Regia di Christian Petzold vedi scheda film
FESTIVAL DI BERLINO 2018 - CONCORSO
Un assurdo temporale ci presenta due individui nella Marsiglia di oggi, impegnati, l'uno ebreo tedesco, a trovare asilo dopo una fuga da una Parigi occupata dai nazisti, l'altra in qualità di moglie di uno scrittore suicida, di cui il primo ha assunto l'identità per poter entrare nella città portuale, incoerentemente "aperta all'accesso solo per coloro che hanno un visto per l'espatrio, e dunque stanno per partire".
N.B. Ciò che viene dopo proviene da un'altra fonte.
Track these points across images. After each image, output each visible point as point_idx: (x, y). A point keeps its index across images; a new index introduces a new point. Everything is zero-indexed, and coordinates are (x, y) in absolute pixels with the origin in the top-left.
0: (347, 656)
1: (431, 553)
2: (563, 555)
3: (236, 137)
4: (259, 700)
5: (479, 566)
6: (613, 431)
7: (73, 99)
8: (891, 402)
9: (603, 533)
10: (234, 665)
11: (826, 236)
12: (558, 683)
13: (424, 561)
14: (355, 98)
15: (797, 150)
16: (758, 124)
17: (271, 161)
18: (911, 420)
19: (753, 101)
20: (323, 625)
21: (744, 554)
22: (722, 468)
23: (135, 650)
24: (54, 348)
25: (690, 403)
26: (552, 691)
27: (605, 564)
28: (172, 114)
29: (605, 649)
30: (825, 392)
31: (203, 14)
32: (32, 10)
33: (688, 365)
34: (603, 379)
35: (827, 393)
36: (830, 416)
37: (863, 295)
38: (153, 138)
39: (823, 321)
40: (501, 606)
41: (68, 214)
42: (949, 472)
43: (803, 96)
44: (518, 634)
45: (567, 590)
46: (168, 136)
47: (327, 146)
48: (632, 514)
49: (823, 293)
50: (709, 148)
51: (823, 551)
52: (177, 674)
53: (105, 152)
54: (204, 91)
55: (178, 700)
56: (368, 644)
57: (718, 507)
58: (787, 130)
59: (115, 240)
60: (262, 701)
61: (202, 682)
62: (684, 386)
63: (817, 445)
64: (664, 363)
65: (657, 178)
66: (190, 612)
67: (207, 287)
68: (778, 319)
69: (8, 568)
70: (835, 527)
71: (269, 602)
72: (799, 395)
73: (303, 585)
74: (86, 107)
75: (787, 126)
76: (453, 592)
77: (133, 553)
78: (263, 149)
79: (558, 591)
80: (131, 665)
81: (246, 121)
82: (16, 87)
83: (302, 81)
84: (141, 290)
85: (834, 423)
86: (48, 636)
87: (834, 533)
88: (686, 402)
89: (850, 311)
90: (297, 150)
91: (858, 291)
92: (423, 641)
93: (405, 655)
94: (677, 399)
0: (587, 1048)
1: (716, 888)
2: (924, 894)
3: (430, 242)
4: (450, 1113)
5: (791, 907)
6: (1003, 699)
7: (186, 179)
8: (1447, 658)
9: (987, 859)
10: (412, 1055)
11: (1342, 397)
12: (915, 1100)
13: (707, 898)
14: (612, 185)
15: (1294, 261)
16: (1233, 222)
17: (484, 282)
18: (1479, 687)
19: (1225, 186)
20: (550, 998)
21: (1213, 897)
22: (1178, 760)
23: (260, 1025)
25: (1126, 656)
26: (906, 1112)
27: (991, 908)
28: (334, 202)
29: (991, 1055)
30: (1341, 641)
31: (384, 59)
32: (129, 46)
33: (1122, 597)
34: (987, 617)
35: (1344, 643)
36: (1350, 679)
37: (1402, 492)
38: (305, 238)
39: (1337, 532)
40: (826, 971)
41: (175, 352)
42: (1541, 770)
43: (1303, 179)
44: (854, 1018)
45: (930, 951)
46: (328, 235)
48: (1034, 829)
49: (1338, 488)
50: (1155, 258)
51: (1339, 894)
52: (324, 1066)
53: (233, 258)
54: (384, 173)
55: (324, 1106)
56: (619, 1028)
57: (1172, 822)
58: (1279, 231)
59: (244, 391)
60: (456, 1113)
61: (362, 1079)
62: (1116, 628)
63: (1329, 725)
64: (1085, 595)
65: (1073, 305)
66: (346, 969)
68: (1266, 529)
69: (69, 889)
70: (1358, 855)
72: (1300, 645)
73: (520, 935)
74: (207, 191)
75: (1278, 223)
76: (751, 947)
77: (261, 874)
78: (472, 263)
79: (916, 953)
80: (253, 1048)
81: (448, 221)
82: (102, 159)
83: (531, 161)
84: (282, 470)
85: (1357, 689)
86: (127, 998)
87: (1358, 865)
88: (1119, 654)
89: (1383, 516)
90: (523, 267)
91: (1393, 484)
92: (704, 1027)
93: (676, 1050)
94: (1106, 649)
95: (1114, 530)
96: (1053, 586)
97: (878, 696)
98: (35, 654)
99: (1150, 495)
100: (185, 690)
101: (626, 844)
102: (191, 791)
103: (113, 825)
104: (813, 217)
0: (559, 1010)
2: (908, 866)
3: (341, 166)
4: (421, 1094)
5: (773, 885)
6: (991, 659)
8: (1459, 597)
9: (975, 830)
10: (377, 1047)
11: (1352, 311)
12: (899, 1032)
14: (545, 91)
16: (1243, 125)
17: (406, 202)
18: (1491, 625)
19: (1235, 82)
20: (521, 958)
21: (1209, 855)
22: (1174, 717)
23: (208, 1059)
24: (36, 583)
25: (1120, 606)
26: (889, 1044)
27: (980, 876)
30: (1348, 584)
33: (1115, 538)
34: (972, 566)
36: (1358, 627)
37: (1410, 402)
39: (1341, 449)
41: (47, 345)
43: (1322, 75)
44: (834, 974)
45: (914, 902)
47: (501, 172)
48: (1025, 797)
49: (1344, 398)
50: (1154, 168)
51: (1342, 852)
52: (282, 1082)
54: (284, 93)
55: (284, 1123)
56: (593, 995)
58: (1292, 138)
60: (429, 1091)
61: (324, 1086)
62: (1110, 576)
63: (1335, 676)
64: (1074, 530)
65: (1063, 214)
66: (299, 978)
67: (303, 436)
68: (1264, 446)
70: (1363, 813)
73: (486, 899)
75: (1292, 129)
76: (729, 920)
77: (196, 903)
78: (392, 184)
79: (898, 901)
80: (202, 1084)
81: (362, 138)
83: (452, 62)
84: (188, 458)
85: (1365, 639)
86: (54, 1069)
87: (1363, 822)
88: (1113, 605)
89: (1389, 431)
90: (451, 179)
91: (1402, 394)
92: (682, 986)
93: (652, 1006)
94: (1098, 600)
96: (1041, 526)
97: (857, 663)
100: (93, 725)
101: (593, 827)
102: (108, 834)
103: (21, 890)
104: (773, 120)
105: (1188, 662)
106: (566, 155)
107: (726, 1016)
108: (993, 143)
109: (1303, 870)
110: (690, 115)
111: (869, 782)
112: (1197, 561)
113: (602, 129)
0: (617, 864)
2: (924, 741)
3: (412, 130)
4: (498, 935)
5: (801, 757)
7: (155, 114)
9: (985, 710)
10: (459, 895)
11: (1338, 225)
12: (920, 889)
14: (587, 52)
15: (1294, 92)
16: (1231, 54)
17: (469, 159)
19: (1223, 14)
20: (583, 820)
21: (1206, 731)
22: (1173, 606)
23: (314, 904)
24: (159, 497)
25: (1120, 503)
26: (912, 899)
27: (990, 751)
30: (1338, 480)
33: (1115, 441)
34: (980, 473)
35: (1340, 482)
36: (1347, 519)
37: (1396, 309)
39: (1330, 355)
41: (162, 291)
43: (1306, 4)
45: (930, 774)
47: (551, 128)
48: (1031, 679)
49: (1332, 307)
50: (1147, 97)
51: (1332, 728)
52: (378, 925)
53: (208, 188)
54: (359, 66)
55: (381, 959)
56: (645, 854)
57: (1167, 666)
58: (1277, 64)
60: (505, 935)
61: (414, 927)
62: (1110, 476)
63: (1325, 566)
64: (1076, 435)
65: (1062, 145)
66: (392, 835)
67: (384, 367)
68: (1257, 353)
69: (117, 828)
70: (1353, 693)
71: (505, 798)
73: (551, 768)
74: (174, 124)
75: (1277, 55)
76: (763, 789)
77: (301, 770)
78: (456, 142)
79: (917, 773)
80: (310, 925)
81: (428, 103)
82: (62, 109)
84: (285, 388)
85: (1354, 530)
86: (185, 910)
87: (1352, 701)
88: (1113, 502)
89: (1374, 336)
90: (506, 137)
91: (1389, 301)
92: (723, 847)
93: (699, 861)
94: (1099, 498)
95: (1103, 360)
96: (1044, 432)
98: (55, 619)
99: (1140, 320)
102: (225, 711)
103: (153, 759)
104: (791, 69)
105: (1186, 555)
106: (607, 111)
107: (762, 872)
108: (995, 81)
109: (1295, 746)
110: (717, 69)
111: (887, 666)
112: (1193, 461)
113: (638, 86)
Una strategia, invero non nuova - basti pensare a molto cinema in costume di Jarman - che consente al valido regista Christian Petzold, di rendere ancora più straniante il dialogo tra due periodi distanti nel tempo e nelle modalità di vita, accomunati da una tragedia immane che in qualche modo ci aiuta a riflettere su uno scenario che potrebbe anche proiettarci in un futuro da incubo.
Da un romanzo del 1942 della scrittrice ebrea Anna Seghers, Transit (titolo originale che riflette la situazione dei soli non residenti ammessi nella città di Marsiglia) si carica di una voce narrante un po' retrò che rende ancor più cruciale il divario storico che divide i fatti narrati con il contesto contemporaneo prescelto per la rappresentazione.
La coppia di amanti uniti dalle incognite del destino, è poi davvero perfetta: Franz Rogowski, timido ed impacciato, e la folgorante Paula Beer sono perfetti e coerentemente sottotono per rappresentare due anime travolte dagli eventi, che riescono a trovare riparo ed appoggio l'uno nell'altra.
Petzold si conferma un regista interessante e solido, forse non entusiasmante né particolarmente spericolato, anche quando, come in questo caso, si fa ricorso ad interessanti accostamenti temporali apparentemente azzardati per accentuare la brutalità fuori luogo di una oppressione che la storia ci ha testimoniato in tutta la sua brutalità ed efferatezza.